The original Tommy Titan debuted in 1967. It was the University’s first-ever mascot and was created by art students and alumni. Tommy Titan and his three-foot papier-mache head would be used for sporting events, parades and other gatherings until fading away in the 1970s.
Fond memories for music educator
Longtime Oshkosh high school music instructor Terry Hathaway ’69 and ’75 MST and his wife, Amy, were marveling at the changes on the Oshkosh campus. Terry recalled how the music hall was constructed on campus after the music department had used buildings all over campus. He recalled music theory was held in the current multicultural building and piano lessons were held in a house near campus. When the hole was dug for the foundation of the new music hall, he remembers students having fun, placing music stands on the dirt and holding a practice. Terry, who was trained to instruct band, chorus and orchestra, was a music teacher for 37 years at city high schools and directed the Oshkosh Community Band for 31 years. He said he enjoyed wonderful teachers and meeting outstanding musicians at UWO.
Generations of black and gold
One of many families with multiple generations at UWO, Keith and Dana (Barnstable) Koch of Oshkosh have children who continued their educations as Titans. An education major who graduated in 1991, Keith was on the swim and dive team and became the school’s first All-American. Dana graduated with a degree in journalism-business advertising in 1990. Their son, Alex ’20, was a Titans baseball player and their daughter, Courtney, is a senior business marketing major. The couple said their children were able to receive a great education and have a college experience without going into debt. “We’re glad they went here, and I think they’re glad too,” Dana said.

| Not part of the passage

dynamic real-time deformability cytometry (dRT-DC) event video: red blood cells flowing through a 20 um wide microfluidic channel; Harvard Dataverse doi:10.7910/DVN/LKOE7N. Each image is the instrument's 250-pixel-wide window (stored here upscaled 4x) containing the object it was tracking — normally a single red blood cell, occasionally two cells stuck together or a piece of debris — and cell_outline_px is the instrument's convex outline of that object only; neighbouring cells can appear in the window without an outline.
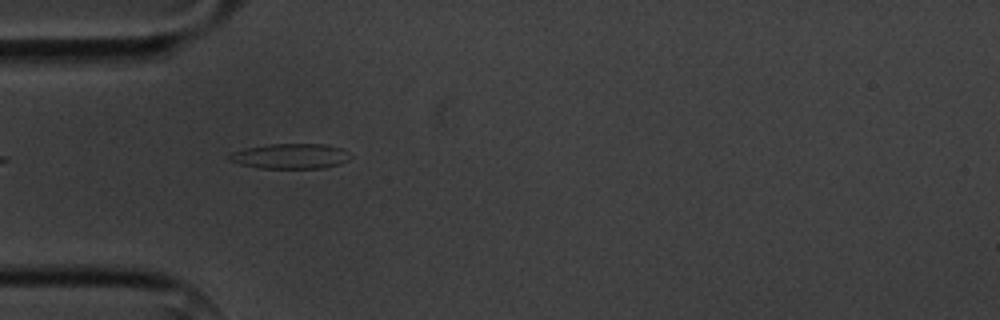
{"species": "common noctule bat (a hibernating species)", "species_latin": "Nyctalus noctula", "temperature_condition": "cold", "stored_images_in_passage": 3, "camera_frame_rate_fps": 3000, "um_per_image_px": 0.085, "animal": {"sex": "male", "body_mass_g": 20.1, "forearm_length_mm": 53.5}, "frame": {"image": 1, "passage_image": 2, "time_ms": 1.0, "image_size_px": [1000, 320], "cell_outline_px": [[352, 156], [348, 160], [340, 164], [324, 168], [260, 168], [240, 164], [228, 160], [228, 156], [232, 152], [244, 148], [272, 144], [324, 144], [340, 148]], "centroid_in_image_um": [24.67, 13.28], "position_along_channel_um": 60.3, "area_um2": 17.69}}
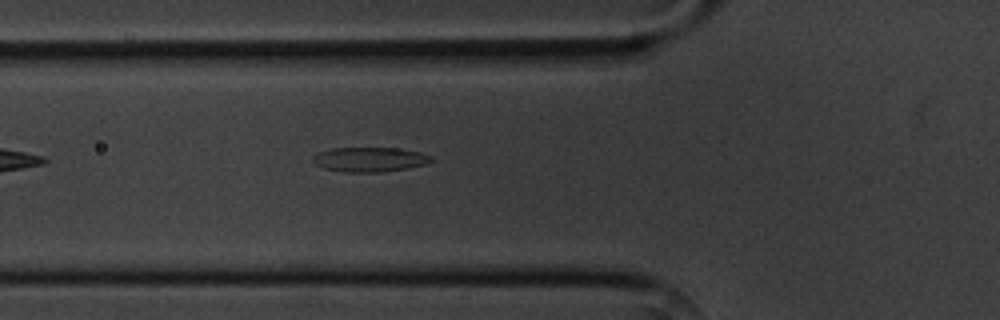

UWO journalism instructor Grace Lim guided sesquicentennial celebration visitors through exhibits on display in Dempsey Hall. The Rephotography project captured then-and-now scenes on campus, highlighting how times have change. The Humans of UW Oshkosh told the first-person stories of alumni, students, faculty and staff. The exhibits will both be on view in the Gail F. Steinhilber Art Gallery on the third floor of Reeve Union through Oct. 25.
Match made in Oshkosh
Sue and Ron Blackney of Batavia, Illinois, met during their time at UWO when Sue noticed Ron at Blackhawk Commons. She remembers he asked her to a dance. Ron, who had been a residence adviser at Nelson Hall, graduated in 1974 with a degree in accounting. Sue had three different campus jobs during her undergraduate years and earned her degree in education in 1977. The couple visited Sunday to check out campus and enjoy the 150th celebration of their alma mater.